7. Compte tenu de la multiplication des défis qui se posent aujourd’hui dans la mise en œuvre des droits des minorités en Europe, l’Assemblée considère qu’il est capital d’adopter une approche intégrée de ces droits pour préserver la protection des minorités. Les conséquences de toutes les politiques et décisions gouvernementales sur les droits des personnes appartenant à des minorités nationales doivent être évaluées avant leur adoption et leur mise en œuvre. Cela concerne également des domaines allant au-delà des dispositions spécifiques de la convention-cadre, comme la politique en matière de logement ou la privatisation de services publics, qui peuvent indirectement affecter la capacité des personnes appartenant à des minorités nationales à bénéficier de la dimension collective de leurs droits.
8. L’Assemblée réaffirme son soutien à la convention-cadre. Le respect de la diversité linguistique, ethnique et culturelle, fondé sur la reconnaissance des droits fondamentaux à l’égalité et au respect de la dignité humaine, constitue l’une des pierres angulaires du système de protection des droits humains en Europe et est indispensable à la préservation de démocraties pluralistes et inclusives. L’Assemblée insiste sur l’importance du système de suivi multilatéral mis en place en vertu de cette convention et souligne que la convention-cadre ne pourra donner sa pleine mesure en tant qu’instrument vivant sans l’engagement institutionnel du Conseil de l’Europe et la volonté politique de ses États membres.
9. Au vu de ce qui précède, l’Assemblée demande instamment à tous les États membres du Conseil de l’Europe qui ne sont pas encore parties à la convention-cadre de mener à son terme le processus de signature et de ratification de cet instrument, conformément à sa Recommandation 1766 (2006) «Ratification de la Convention-cadre pour la protection des minorités nationales par les États membres du Conseil de l'Europe» et à sa Résolution 2262 (2019) «Promouvoir les droits des personnes appartenant aux minorités nationales»; elle encourage également les États membres non parties à la Charte européenne des langues régionales ou minoritaires (STE no 148) à ratifier également cet instrument.

## Extrait des données

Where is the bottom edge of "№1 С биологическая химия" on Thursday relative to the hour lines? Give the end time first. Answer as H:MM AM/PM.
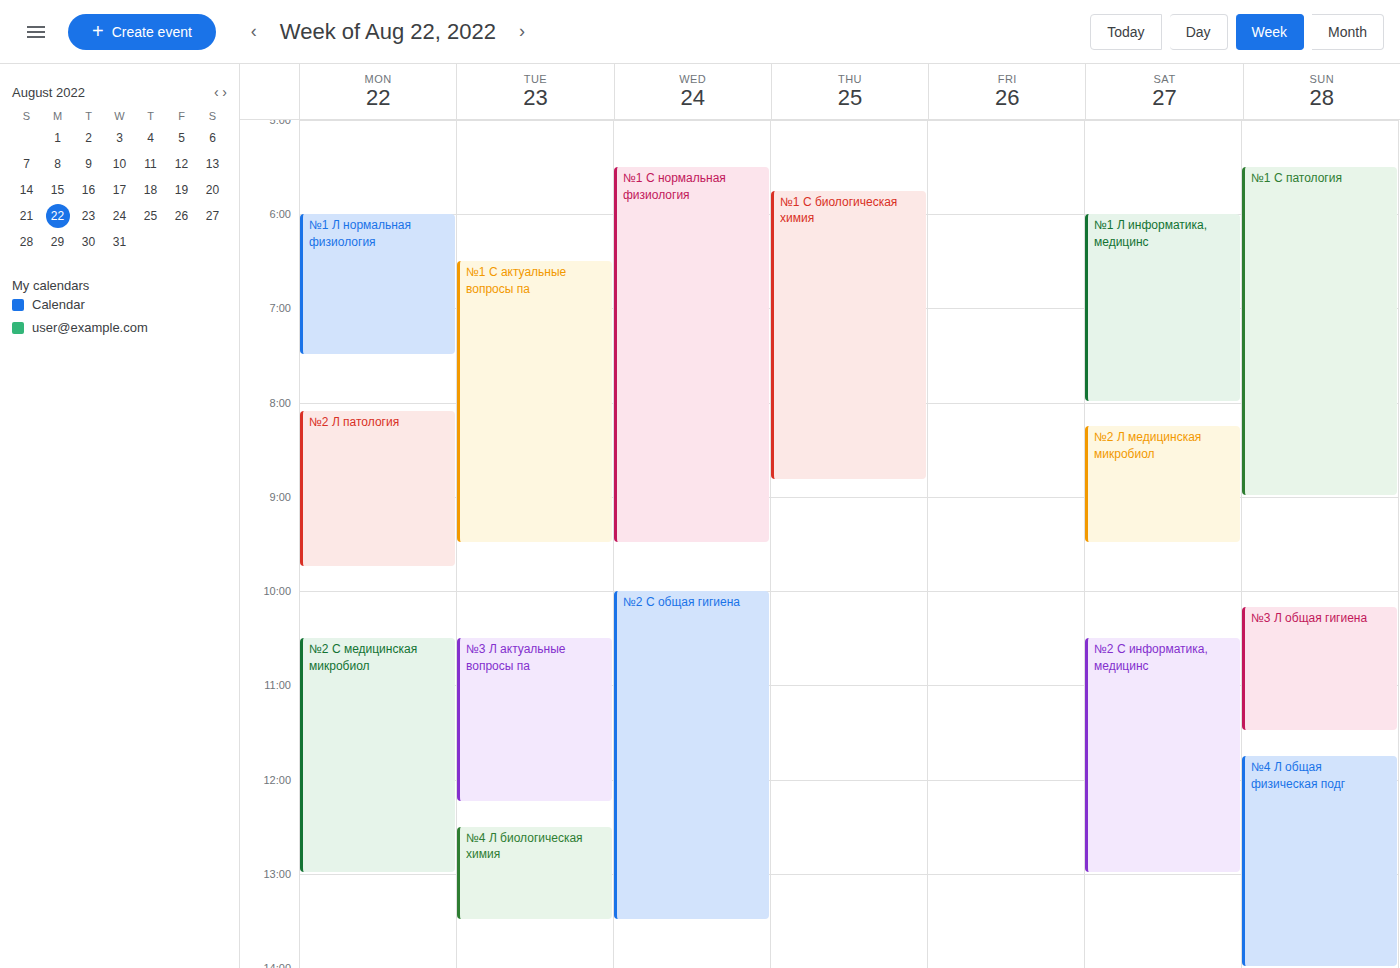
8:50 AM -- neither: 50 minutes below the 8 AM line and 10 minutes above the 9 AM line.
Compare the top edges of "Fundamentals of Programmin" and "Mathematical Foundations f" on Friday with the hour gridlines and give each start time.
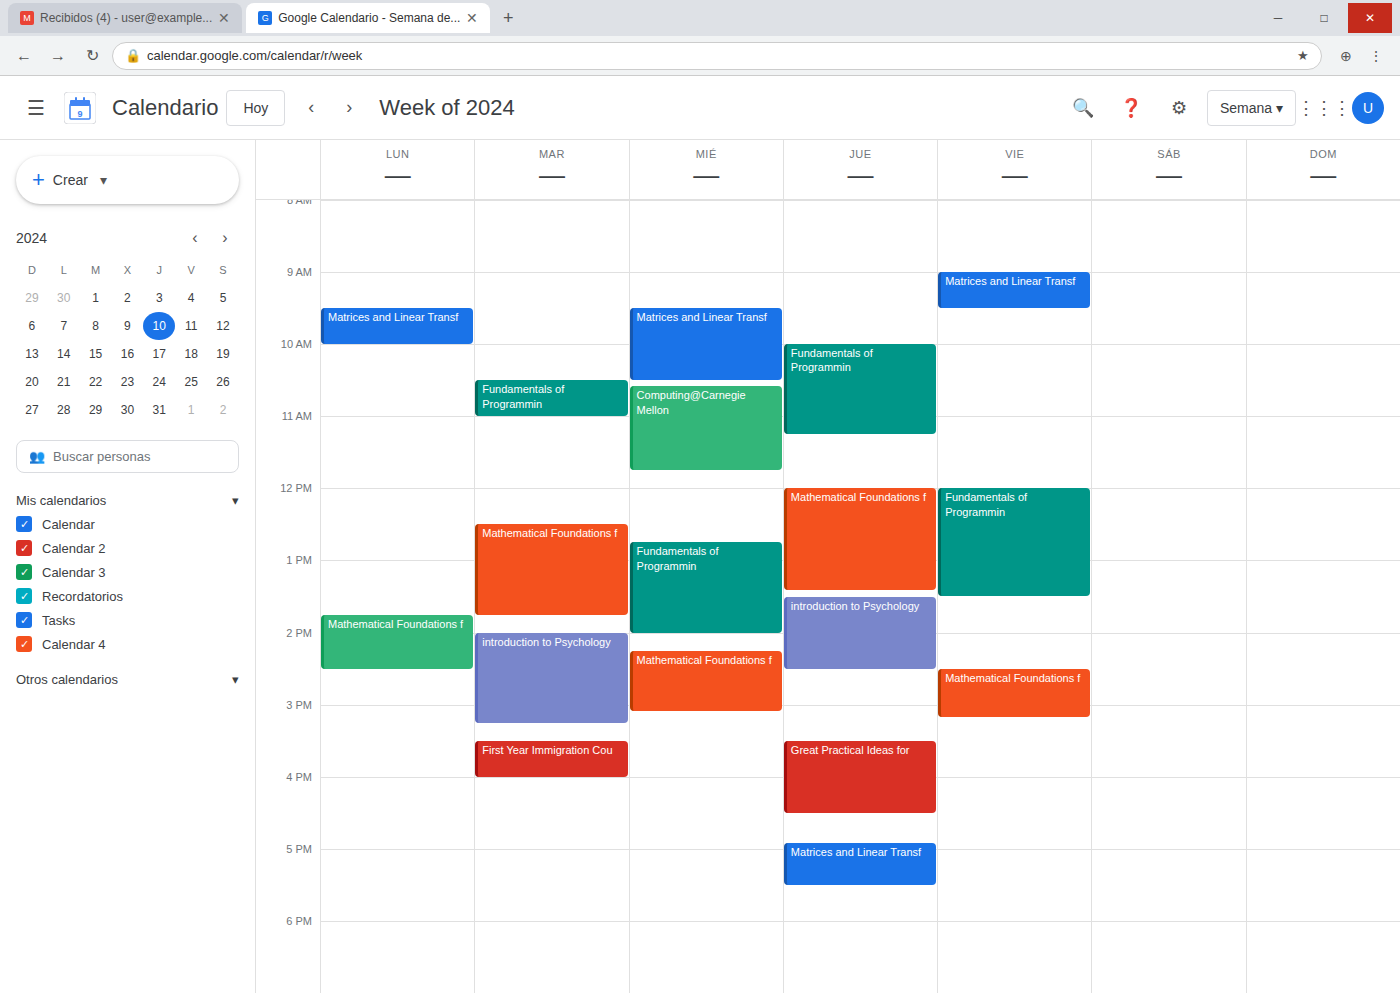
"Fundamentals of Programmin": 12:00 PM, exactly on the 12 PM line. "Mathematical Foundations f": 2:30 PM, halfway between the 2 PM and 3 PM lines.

## Travail demandé
1/ D'après le passage sur les droits des minorités, pourquoi les conséquences de politiques comme le logement ou la privatisation de services publics doivent-elles aussi être évaluées avant leur adoption ? Répondez en une à trois phrases.
2/ Recopiez mot pour mot, dans le passage sur les droits des minorités, la partie qui s'ouvre sur les mots contenant « 7. Compte tenu » et se termine par « de leurs droits. ».

## Réponses
1/ Ces domaines dépassent les dispositions spécifiques de la convention-cadre. Ils peuvent toutefois affecter indirectement la capacité des personnes appartenant à des minorités nationales à bénéficier de la dimension collective de leurs droits.

2/
7. Compte tenu de la multiplication des défis qui se posent aujourd’hui dans la mise en œuvre des droits des minorités en Europe, l’Assemblée considère qu’il est capital d’adopter une approche intégrée de ces droits pour préserver la protection des minorités. Les conséquences de toutes les politiques et décisions gouvernementales sur les droits des personnes appartenant à des minorités nationales doivent être évaluées avant leur adoption et leur mise en œuvre. Cela concerne également des domaines allant au-delà des dispositions spécifiques de la convention-cadre, comme la politique en matière de logement ou la privatisation de services publics, qui peuvent indirectement affecter la capacité des personnes appartenant à des minorités nationales à bénéficier de la dimension collective de leurs droits.